- Problem to solve -
Only a number is wanted here: the count of lines in the data below where the string "Primary" occurs.

Start of Record set

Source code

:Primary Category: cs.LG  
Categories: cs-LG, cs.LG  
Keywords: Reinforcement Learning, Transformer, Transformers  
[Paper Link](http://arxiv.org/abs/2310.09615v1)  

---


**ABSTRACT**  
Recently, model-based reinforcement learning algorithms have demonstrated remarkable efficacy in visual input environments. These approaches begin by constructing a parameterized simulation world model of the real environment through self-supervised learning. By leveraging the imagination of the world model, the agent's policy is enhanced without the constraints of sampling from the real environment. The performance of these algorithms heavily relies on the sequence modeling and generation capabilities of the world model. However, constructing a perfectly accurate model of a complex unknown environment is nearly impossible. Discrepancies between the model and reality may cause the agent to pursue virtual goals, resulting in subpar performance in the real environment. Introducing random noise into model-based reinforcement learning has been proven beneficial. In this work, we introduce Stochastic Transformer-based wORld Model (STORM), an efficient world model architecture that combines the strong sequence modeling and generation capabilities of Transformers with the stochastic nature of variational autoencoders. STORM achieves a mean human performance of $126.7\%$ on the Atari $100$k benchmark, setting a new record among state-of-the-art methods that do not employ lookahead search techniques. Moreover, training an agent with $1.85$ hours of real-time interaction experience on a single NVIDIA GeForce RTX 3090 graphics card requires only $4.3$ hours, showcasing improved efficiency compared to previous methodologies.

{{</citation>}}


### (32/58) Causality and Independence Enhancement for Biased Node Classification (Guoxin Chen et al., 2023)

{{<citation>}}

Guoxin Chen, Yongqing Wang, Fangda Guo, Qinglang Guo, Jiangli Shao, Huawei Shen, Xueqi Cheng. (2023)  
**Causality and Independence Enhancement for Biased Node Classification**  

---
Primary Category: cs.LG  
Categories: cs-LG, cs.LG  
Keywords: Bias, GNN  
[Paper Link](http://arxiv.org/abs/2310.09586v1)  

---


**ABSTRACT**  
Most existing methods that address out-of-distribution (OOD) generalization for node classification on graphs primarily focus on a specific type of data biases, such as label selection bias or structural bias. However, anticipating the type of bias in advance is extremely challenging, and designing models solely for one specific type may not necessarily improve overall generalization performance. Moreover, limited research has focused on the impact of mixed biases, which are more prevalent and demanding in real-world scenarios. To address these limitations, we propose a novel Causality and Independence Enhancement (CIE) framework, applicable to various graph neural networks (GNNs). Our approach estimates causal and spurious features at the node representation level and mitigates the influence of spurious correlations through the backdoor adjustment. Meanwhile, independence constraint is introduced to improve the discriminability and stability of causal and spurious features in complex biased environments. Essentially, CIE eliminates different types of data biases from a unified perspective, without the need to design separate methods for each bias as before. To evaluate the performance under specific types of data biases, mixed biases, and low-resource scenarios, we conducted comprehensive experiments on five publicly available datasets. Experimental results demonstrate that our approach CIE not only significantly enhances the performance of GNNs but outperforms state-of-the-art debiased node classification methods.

End of Record set

- Response to the task -
2